Shell Starts up Long-Delayed Iraq Gas Capture Project

The Shell-led Basrah Gas Co. (BGC) will start up a long-delayed project in Iraq next week that should slash the high volumes of associated gas flared at the country’s giant southern oil fields and move it a step closer to ending costly gas imports from Iran.
The $3 billion project comprises two new trains that will each add 200 million cubic feet per day to BGC’s existing gas-processing capacity of 1 billion cubic feet per day.
The new trains will capture gas that is currently flared at three oil fields awarded in Iraq’s first licensing round after the US-led invasion in 2003 — Zubair, West Qurna-1 and Rumaila.
Those fields, and others that were subsequently awarded, lacked the infrastructure to process associated gas, and their operators — respectively, Eni, Exxon Mobil and BP — had no legal obligation to build it, which explains Iraq’s poor record on gas flaring.
In recent years, Iraq has consistently sent more gas up in smoke than any other country except Russia.
“We are burning money on a daily basis. We burn 1,200 MMcf/d of gas and we import 1,000 MMcf/d from Iran, which costs us at least $4 billion a year,” Prime Minister Shia al-Sudani told a conference in Baghdad earlier this month.
The first of the two new trains will be commissioned on May 31, with gas production ramping up over the summer, while the second train will come online early next year, a BGC spokesman told Energy Intelligence.
The BGC joint venture was formed a decade ago by Iraq’s South Gas Co. (51%), Shell (44%) and Mitsubishi (5%).
It describes itself as one of the largest flaring reduction projects in the world. It has tripled its gas processing capacity since 2013 and claims to have prevented more than 160 million tons of CO2 equivalent from entering the atmosphere
BGC’s expansion project should further cut Iraq’s emissions by 10 million tons of CO2e per year.
Delays and Controversy
The project has experienced chronic delays, including in 2020, when the oil price crash brought work to a halt and an incursion at the camp in Basrah forced Shell to evacuate its expatriate staff.
And last week Greenpeace published the controversial results of an investigation into a power supply deal that BGC signed in 2019 with the Jordan-based Shamara company — operator of the nearby 3,200 megawatt Rumaila independent power plant — to supply electricity for the two new gas-processing trains.

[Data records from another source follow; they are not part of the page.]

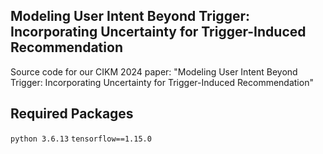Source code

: ## Modeling User Intent Beyond Trigger: Incorporating Uncertainty for Trigger-Induced Recommendation
Source code for our CIKM 2024 paper: "Modeling User Intent Beyond Trigger: Incorporating Uncertainty for Trigger-Induced Recommendation"
## Required Packages
`python 3.6.13`
`tensorflow==1.15.0`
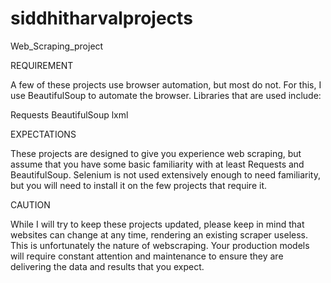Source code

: # siddhitharvalprojects
Web_Scraping_project

REQUIREMENT

A few of these projects use browser automation, but most do not. For this, I use BeautifulSoup to automate the browser. Libraries that are used include:

Requests
BeautifulSoup
lxml

EXPECTATIONS

These projects are designed to give you experience web scraping, but assume that you have some basic familiarity with at least Requests and BeautifulSoup. Selenium is not used extensively enough to need familiarity, but you will need to install it on the few projects that require it.

CAUTION

While I will try to keep these projects updated, please keep in mind that websites can change at any time, rendering an existing scraper useless. This is unfortunately the nature of webscraping. Your production models will require constant attention and maintenance to ensure they are delivering the data and results that you expect.
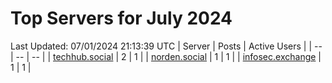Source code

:# Top Servers for July 2024
Last Updated: 07/01/2024 21:13:39 UTC
| Server | Posts | Active Users |
| -- | -- | -- |
| [techhub.social](https://techhub.social/tags/PowerShell) | 2 | 1 |
| [norden.social](https://norden.social/tags/PowerShell) | 1 | 1 |
| [infosec.exchange](https://infosec.exchange/tags/PowerShell) | 1 | 1 |
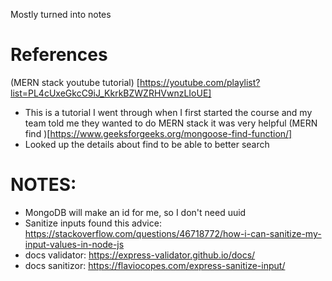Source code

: <!-- Crystal's readme for the backend -->
Mostly turned into notes

# References
(MERN stack youtube tutorial) [https://youtube.com/playlist?list=PL4cUxeGkcC9iJ_KkrkBZWZRHVwnzLIoUE]
- This is a tutorial I went through when I first started the course and my team told me they wanted to do MERN stack it was very helpful
(MERN find )[https://www.geeksforgeeks.org/mongoose-find-function/]
- Looked up the details about find to be able to better search

# NOTES:
- MongoDB will make an id for me, so I don't need uuid 
- Sanitize inputs found this advice: https://stackoverflow.com/questions/46718772/how-i-can-sanitize-my-input-values-in-node-js
- docs validator: https://express-validator.github.io/docs/
- docs sanitizor: https://flaviocopes.com/express-sanitize-input/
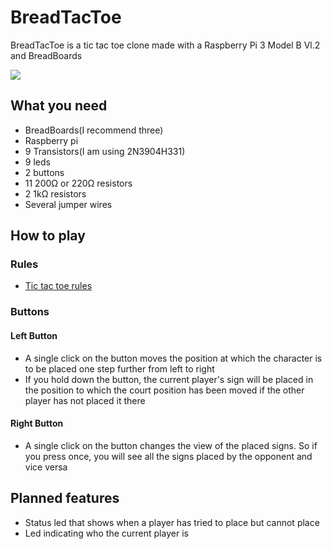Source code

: # BreadTacToe

BreadTacToe is a tic tac toe clone made with a Raspberry Pi 3 Model B Vl.2 and BreadBoards

![](https://github.com/KruemelDev/BreadTacToe/gifs/BreadTacToe.gif)
## What you need
- BreadBoards(I recommend three)
- Raspberry pi
- 9 Transistors(I am using 2N3904H331)
- 9 leds
- 2 buttons
- 11 200Ω or 220Ω resistors
- 2 1kΩ resistors
- Several jumper wires

## How to play
### Rules
- [Tic tac toe rules](https://en.wikipedia.org/wiki/Tic-tac-toe)
### Buttons
#### Left Button
- A single click on the button moves the position at which the character is to be placed one step further from left to right
- If you hold down the button, the current player's sign will be placed in the position to which the court position has been moved if the other player has not placed it there
#### Right Button
- A single click on the button changes the view of the placed signs. So if you press once, you will see all the signs placed by the opponent and vice versa

## Planned features
- Status led that shows when a player has tried to place but cannot place
- Led indicating who the current player is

The Rumaila power plant was built by US-sanctioned Iranian firm Mapna, and Greenpeace claimed that 78% of the plant’s earnings go to Mapna, citing leaked documents that it had obtained.
There is no suggestion that Shell or Mitsubishi are in violation of US sanctions, as BGC pays the electricity ministry for the power that it consumes. Nevertheless, the Greenpeace investigation underlined the potential dangers that IOC operators face in Iraq.
Racing Against Time
The BNGL project is a milestone in Iraq’s efforts to accelerate the development of its neglected gas resources. Al-Sudani has said he hopes Iraq will be able to end its gas imports from Iran over the next three years.
Another major gas capture project — the 600 MMcf/d Gas Growth Integrated Project (GGIP) — is central to this endeavor, as are the gas fields now being developed by companies that were awarded upstream contracts in the 2018 licensing round after the contracts were finally signed earlier this year.
Like the BGCs expansion, GGIP has already suffered lengthy delays since it was awarded to TotalEnergies in 2021. But work could soon begin, and when it does, the French major estimates that it would take four years to complete.
Besides slashing imports from Iran, phasing out flaring and ending Iraq’s perennial power shortages, these gas projects could also provide feedstock for the Nebras petrochemical project, which was mothballed in 2015.
Al-Sudani said in February that his government was committed to reviving the Nebras project.
But given Iraq’s rapidly growing population and its soaring energy demand, the new gas projects will have to be implemented swiftly if the country is to achieve energy independence and have enough gas left over for an ambitious petrochemical project.